The open question is how long the window will be for this opportunity. If incumbents move faster or acquire more than expected, how do you position yourself not to get squeezed? Is “AI Onramp” a durable category or a transitional one? How do these companies build something lasting and not become bridges that get washed out when enterprises figure out AI and agents for themselves?

AI-enabled services

These companies sell outcomes, not software (generally to a buyer who doesn’t usually buy software) - think of an AI structural engineering firm or an AI fund administrator.

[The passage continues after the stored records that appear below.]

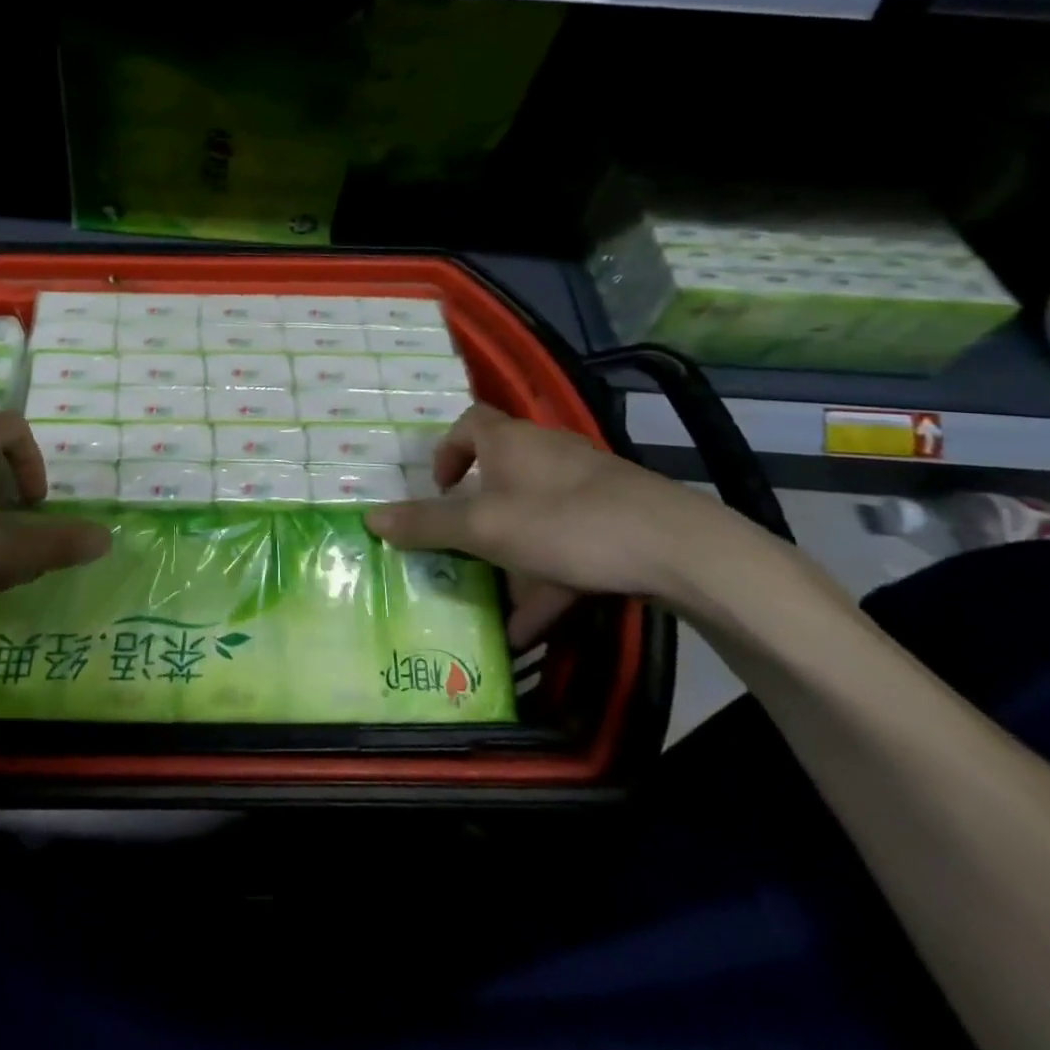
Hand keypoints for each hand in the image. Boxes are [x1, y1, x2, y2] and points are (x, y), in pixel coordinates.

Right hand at [366, 403, 758, 645]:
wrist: (679, 548)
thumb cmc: (564, 523)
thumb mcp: (483, 529)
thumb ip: (426, 525)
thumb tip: (370, 517)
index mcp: (510, 442)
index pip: (468, 423)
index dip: (446, 451)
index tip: (439, 488)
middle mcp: (546, 453)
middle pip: (500, 475)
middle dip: (477, 516)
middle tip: (461, 548)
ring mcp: (586, 486)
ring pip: (533, 517)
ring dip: (510, 558)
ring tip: (496, 604)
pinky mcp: (617, 517)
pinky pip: (567, 543)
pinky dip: (547, 577)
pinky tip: (536, 625)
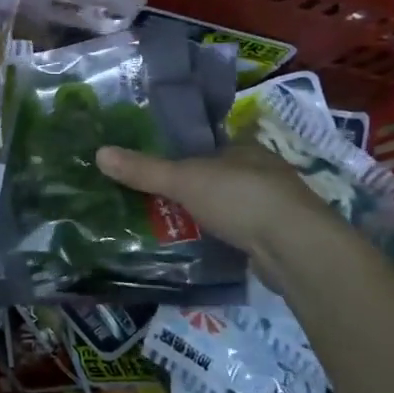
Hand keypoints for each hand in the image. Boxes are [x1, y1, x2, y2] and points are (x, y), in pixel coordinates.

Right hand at [95, 141, 343, 257]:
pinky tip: (200, 245)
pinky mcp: (275, 238)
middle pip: (216, 175)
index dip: (181, 153)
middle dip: (190, 187)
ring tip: (169, 223)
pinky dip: (220, 235)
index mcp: (243, 147)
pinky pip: (238, 231)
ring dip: (205, 213)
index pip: (207, 145)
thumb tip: (98, 152)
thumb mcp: (184, 180)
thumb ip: (144, 170)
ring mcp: (272, 206)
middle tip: (154, 198)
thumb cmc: (240, 198)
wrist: (295, 248)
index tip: (155, 166)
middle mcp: (261, 171)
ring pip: (228, 204)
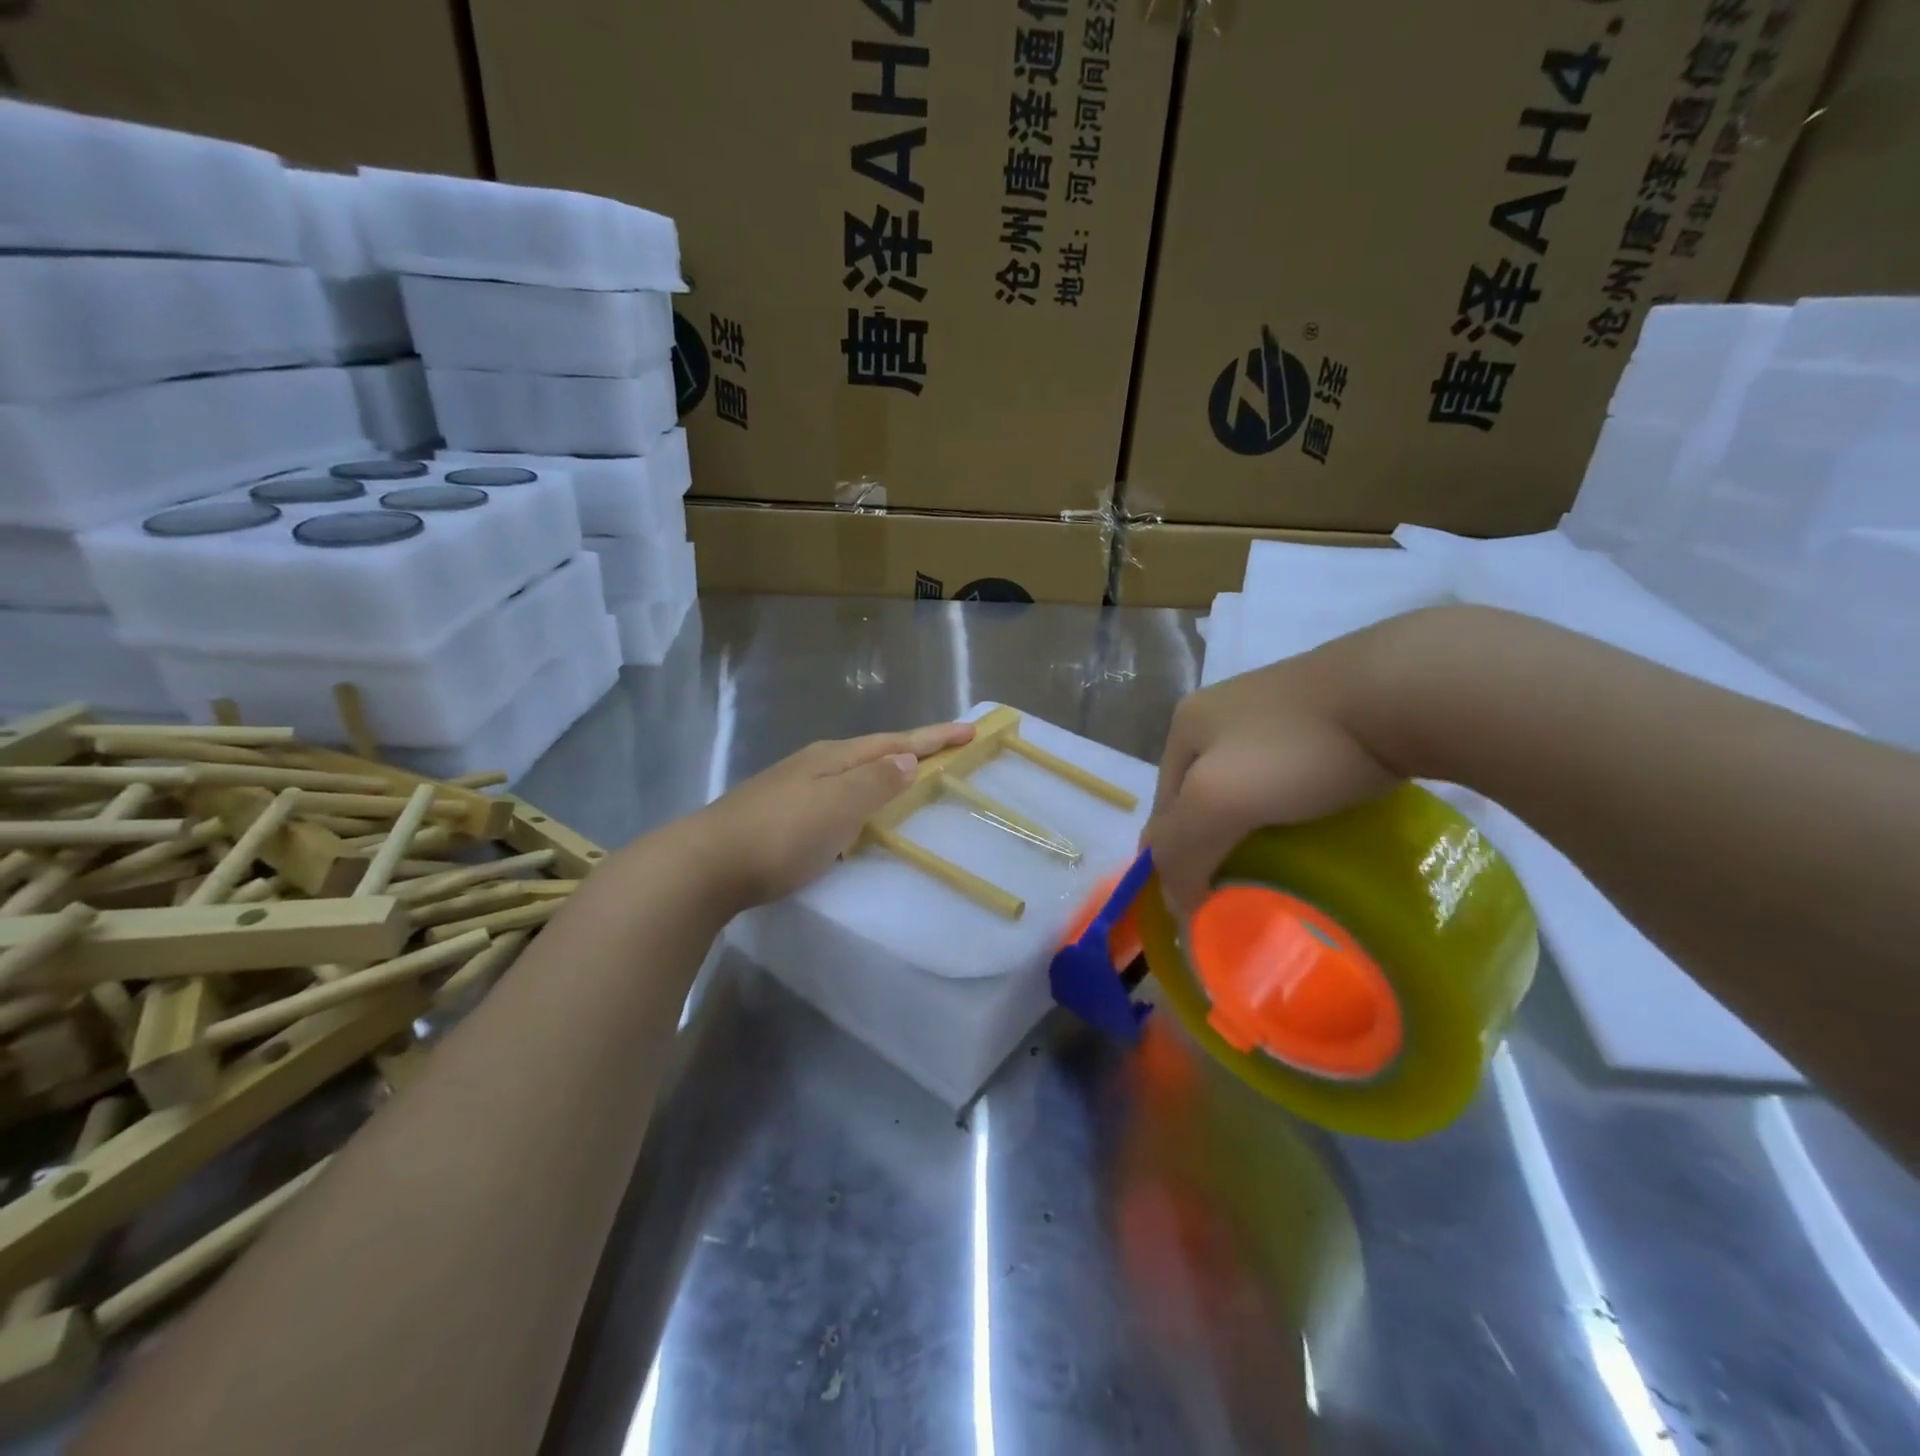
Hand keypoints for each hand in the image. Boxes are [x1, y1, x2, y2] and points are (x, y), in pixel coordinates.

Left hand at [677, 720, 977, 910]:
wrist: (706, 864)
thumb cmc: (781, 835)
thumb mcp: (837, 806)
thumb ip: (875, 781)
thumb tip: (907, 757)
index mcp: (834, 757)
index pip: (894, 742)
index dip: (933, 738)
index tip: (970, 731)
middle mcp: (815, 763)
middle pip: (873, 750)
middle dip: (912, 748)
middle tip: (947, 749)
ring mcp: (793, 785)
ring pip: (852, 771)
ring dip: (885, 769)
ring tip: (909, 774)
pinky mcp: (779, 811)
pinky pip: (836, 793)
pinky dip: (861, 794)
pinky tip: (857, 810)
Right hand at [1145, 639, 1397, 915]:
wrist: (1401, 691)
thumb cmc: (1297, 748)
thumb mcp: (1217, 799)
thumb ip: (1181, 847)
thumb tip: (1175, 902)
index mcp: (1184, 725)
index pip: (1162, 808)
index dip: (1174, 858)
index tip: (1201, 907)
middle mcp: (1220, 713)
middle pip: (1201, 797)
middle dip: (1210, 843)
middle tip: (1236, 891)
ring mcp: (1272, 712)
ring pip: (1245, 787)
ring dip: (1249, 829)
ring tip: (1277, 867)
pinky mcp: (1321, 718)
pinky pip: (1287, 777)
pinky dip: (1288, 809)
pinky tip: (1310, 826)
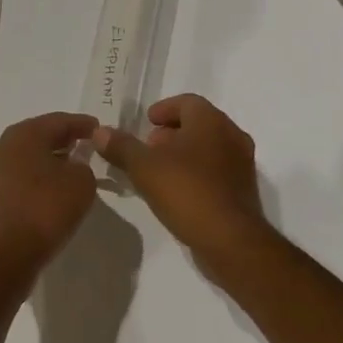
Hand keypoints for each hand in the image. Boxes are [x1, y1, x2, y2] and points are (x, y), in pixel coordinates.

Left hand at [0, 112, 99, 273]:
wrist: (1, 258)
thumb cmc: (43, 210)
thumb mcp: (81, 184)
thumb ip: (83, 166)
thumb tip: (73, 166)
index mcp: (23, 134)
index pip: (59, 120)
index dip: (82, 124)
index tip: (100, 129)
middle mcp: (2, 146)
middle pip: (39, 136)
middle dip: (64, 140)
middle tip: (87, 146)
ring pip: (27, 158)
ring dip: (49, 161)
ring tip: (73, 169)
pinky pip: (19, 178)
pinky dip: (37, 179)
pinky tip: (52, 191)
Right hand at [91, 94, 274, 274]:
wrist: (231, 241)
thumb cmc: (187, 192)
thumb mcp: (144, 167)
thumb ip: (121, 146)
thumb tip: (99, 132)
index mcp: (211, 121)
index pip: (187, 102)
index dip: (164, 109)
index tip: (146, 123)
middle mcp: (231, 135)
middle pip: (198, 124)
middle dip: (171, 133)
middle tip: (148, 148)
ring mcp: (242, 164)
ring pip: (208, 148)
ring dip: (183, 154)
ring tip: (158, 171)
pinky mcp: (243, 190)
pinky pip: (216, 170)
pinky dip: (196, 172)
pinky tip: (177, 191)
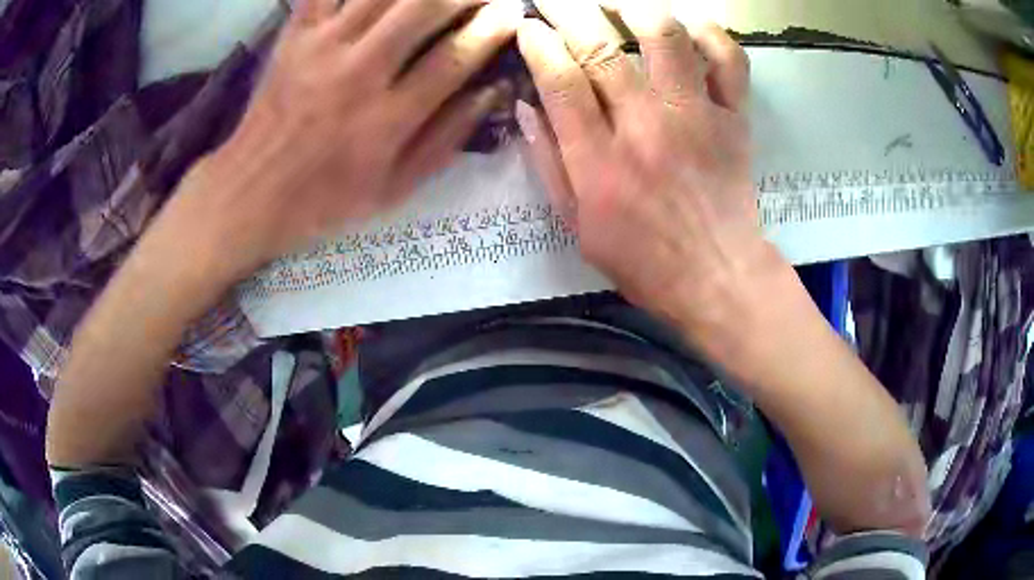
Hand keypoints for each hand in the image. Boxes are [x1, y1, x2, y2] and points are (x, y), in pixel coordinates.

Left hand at [173, 0, 521, 280]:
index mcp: (385, 120)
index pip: (454, 58)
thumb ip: (446, 139)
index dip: (491, 29)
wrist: (253, 190)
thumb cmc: (326, 196)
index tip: (512, 14)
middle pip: (422, 8)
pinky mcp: (295, 34)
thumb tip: (493, 91)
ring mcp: (321, 46)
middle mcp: (357, 73)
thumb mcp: (394, 189)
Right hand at [516, 0, 782, 344]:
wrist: (718, 276)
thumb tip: (527, 106)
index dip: (538, 43)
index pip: (560, 80)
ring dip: (636, 9)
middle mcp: (645, 126)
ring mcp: (695, 117)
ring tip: (619, 5)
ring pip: (666, 37)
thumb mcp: (577, 226)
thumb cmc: (644, 260)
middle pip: (601, 48)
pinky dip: (710, 34)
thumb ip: (548, 164)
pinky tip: (689, 27)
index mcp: (599, 160)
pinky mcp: (734, 118)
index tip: (528, 26)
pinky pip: (728, 61)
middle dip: (568, 10)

To the customer, they look like a new kind of professional services firm and compete with consultants, agencies, or outsourced labor, rather than SaaS vendors.

There are real benefits here: these businesses aren’t trying to compete with incumbents stuffing mediocre AI into their channel. Their services competitors can’t build internal software (yet). And the output is generally something that the customer absolutely needs and already spends real money. A stamped drawing in hours instead of weeks. An X-ray read instantly. This is where AI will viscerally feel like magic. 

The bet here is that models do more of the work - better, faster, and cheaper - over time, driving down marginal cost and creating software-style economics.The risk is that they never quite get there, that AI behaves more like specialized labor than software, and productivity gains get competed away faster than leverage is captured. 

I’m personally very excited about this category, and we have invested in a couple of these. By being vertically integrated and compounding on their learning, these companies have the opportunity to reach new levels of quality at never-before-seen scale. However, I do wonder how do these companies position themselves to capture the productivity gains they create and not give them all to their customers or the market?

Now what?

I’m still working through how this evolves, but I strongly believe that the returns will be there. They’re just not going to look like SaaS returns. The social contract that powered the last fifteen years of venture is broken, and the opportunity now is to figure out what’s going to replace it. I’m watching Group 1 for pricing and cost structures that change the margin math. Group 2 for what startups can do that incumbents and customers cannot. Group 3 for where the productivity gains accrue. More to come.